Preguntas =
a - Di si cada afirmación concuerda con el texto sobre las humanidades en el anteproyecto de ley, con un sí o un no y la cita textual de las palabras que lo deciden. (i) El anteproyecto contiene pocas propuestas. (ii) Quien escribe se propone revisar solo el lugar que ocupan las humanidades en el documento. (iii) El anteproyecto incluye consideraciones particulares sobre las peculiaridades de las humanidades.
b - Prosigue el texto sobre las humanidades en el anteproyecto de ley a partir de su última oración.

Cuando se anunció que se incluiría una “h” en “Conacyt” no faltó quien hiciera el chiste que como la “h” es muda, ello no significaría ningún cambio sustantivo en la estructura y misión de dicho organismo. Por desgracia, parece que el mal chiste se ha hecho realidad.
En días recientes se dio a conocer el anteproyecto de la Ley General en materia de Humanidades, Ciencias, Tecnologías e Innovación. Este anteproyecto contiene numerosas propuestas que merecen examinarse con cuidado. Aquí me limitaré a revisar el lugar que ocupan las humanidades en dicho documento.
Lo primero que podría afirmarse es que la palabra “humanidades” viene como un pegote. Da la impresión de que los redactores del documento añadieron la palabra humanidades cada vez que encontraban la frase “ciencia, tecnología e innovación” para que quedara, entonces, “humanidades, ciencia, tecnología e innovación”. No hay en el anteproyecto ninguna consideración particular sobre las humanidades, sobre sus peculiaridades, sobre el rol que juegan en la identidad y el desarrollo nacional, sobre la razón por la que deben ser contempladas por el Estado como una actividad valiosa a nivel individual y colectivo, sobre las políticas específicas que se pueden proponer para protegerlas y para que alcancen un mayor desarrollo.

Registros extraídos =

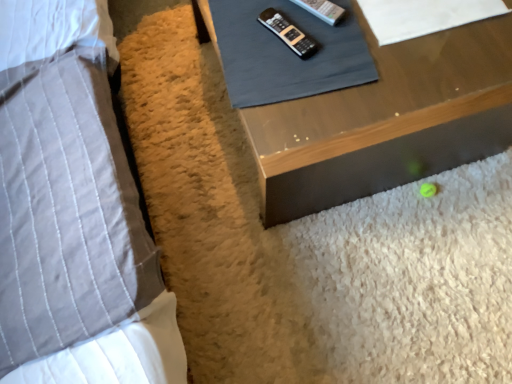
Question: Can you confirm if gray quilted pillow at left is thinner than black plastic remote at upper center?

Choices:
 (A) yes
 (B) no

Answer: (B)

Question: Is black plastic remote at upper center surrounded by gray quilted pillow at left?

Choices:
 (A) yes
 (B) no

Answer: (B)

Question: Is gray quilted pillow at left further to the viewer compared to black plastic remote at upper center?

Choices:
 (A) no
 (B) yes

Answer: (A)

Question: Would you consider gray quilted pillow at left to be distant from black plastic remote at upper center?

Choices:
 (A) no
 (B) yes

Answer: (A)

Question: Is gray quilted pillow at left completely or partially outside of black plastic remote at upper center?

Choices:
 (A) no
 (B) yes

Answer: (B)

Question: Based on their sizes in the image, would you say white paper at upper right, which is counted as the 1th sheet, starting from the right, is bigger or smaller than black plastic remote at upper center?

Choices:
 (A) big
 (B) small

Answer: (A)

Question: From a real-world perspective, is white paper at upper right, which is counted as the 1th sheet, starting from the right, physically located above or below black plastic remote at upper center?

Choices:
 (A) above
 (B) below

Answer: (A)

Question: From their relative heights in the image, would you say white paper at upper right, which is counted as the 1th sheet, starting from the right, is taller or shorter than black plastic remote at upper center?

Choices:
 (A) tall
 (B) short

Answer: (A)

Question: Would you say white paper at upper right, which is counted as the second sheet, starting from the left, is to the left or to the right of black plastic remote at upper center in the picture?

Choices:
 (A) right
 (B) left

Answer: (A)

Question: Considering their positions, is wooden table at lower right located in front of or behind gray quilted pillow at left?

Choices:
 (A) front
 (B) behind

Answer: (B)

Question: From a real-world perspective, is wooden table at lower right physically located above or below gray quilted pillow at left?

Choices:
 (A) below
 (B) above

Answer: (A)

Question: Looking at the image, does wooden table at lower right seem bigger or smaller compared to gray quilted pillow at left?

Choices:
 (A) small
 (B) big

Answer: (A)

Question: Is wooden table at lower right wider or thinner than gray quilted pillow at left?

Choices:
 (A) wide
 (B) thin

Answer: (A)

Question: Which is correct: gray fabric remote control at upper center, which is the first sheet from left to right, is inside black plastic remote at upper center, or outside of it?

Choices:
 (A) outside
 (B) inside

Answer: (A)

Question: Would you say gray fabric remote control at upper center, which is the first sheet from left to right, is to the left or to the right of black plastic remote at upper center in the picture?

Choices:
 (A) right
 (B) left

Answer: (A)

---

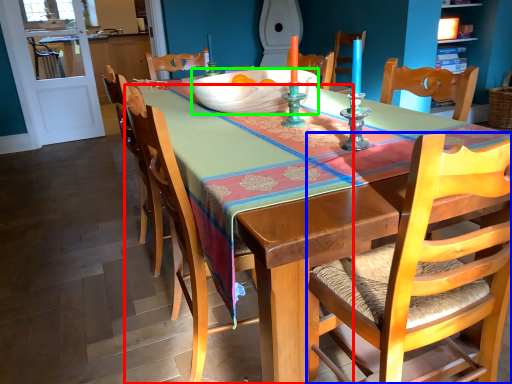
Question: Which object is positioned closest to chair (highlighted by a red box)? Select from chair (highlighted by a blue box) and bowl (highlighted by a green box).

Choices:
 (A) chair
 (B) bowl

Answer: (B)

==

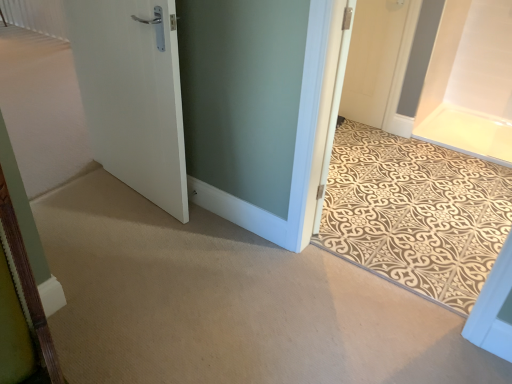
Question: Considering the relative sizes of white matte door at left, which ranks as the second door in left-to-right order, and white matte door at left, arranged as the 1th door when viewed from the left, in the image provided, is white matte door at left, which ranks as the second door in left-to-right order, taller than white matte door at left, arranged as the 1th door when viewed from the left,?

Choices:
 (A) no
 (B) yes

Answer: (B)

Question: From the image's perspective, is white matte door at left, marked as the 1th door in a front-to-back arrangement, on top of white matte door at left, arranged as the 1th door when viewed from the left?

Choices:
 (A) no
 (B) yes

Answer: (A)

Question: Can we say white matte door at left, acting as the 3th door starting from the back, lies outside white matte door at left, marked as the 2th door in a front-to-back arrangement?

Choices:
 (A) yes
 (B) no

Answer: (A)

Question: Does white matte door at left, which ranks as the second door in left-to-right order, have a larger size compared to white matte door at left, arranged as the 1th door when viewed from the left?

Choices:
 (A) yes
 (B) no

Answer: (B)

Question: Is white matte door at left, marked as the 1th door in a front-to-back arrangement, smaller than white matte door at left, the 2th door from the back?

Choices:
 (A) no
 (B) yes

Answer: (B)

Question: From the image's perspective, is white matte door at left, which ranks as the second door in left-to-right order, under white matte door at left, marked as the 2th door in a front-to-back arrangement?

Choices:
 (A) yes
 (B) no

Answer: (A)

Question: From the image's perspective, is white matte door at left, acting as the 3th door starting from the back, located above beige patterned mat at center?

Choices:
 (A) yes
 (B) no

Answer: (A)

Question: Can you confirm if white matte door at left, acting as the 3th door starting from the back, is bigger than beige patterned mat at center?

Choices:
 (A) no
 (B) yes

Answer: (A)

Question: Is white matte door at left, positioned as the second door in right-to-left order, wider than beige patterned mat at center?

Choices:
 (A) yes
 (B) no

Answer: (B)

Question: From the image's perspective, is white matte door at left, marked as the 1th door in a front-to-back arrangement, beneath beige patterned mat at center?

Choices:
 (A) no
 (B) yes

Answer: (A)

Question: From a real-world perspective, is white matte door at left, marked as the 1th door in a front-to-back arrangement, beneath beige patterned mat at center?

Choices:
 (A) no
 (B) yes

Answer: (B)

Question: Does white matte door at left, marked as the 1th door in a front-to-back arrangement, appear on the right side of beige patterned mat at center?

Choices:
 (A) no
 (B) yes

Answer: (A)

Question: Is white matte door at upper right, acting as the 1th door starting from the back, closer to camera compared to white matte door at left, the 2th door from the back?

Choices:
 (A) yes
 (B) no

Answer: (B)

Resultados del ejercicio =
a -
(i) No: «Este anteproyecto contiene numerosas propuestas que merecen examinarse con cuidado.»
(ii) Sí: «Aquí me limitaré a revisar el lugar que ocupan las humanidades en dicho documento.»
(iii) No: «No hay en el anteproyecto ninguna consideración particular sobre las humanidades, sobre sus peculiaridades».

b -
En el anteproyecto se introducen dos conceptos que le dan orientación al documento. Uno es el del derecho a la ciencia entendido como un derecho humano. Obsérvese que el derecho contemplado no es a las humanidades y las ciencias, sino únicamente a las ciencias. O bien los redactores del proyecto de ley consideran que el derecho a las humanidades no es algo que merezca la pena suscribir o suponen que al hablar de un “derecho a la ciencia” también incluyen un derecho a las humanidades, pero entonces, no tendría sentido alguno que cada vez que hablan de las ciencias, las tecnologías y la innovación añadieran antes la palabra “humanidades”.
Otro concepto clave del proyecto de ley es el de la independencia científica y tecnológica de México. Está muy bien que el Estado se ocupe de la autonomía científica y tecnológica del país, ¿pero acaso no importa, también, la independencia en materia de humanidades? ¿No es tan importante que podamos tener una vacuna para el COVID-19 hecha en México como que tengamos una filosofía política propia que no estemos calcando del extranjero? De nuevo, tal parece que los redactores del documento no tienen la menor idea ni el menor interés en destacar el rol de las humanidades en una política de Estado definida por la ley en cuestión.
En resumen, el anteproyecto de la Ley General en materia de Humanidades, Ciencias, Tecnologías e Innovación no puede verse como un avance respecto a la ley vigente por lo que toca a las humanidades.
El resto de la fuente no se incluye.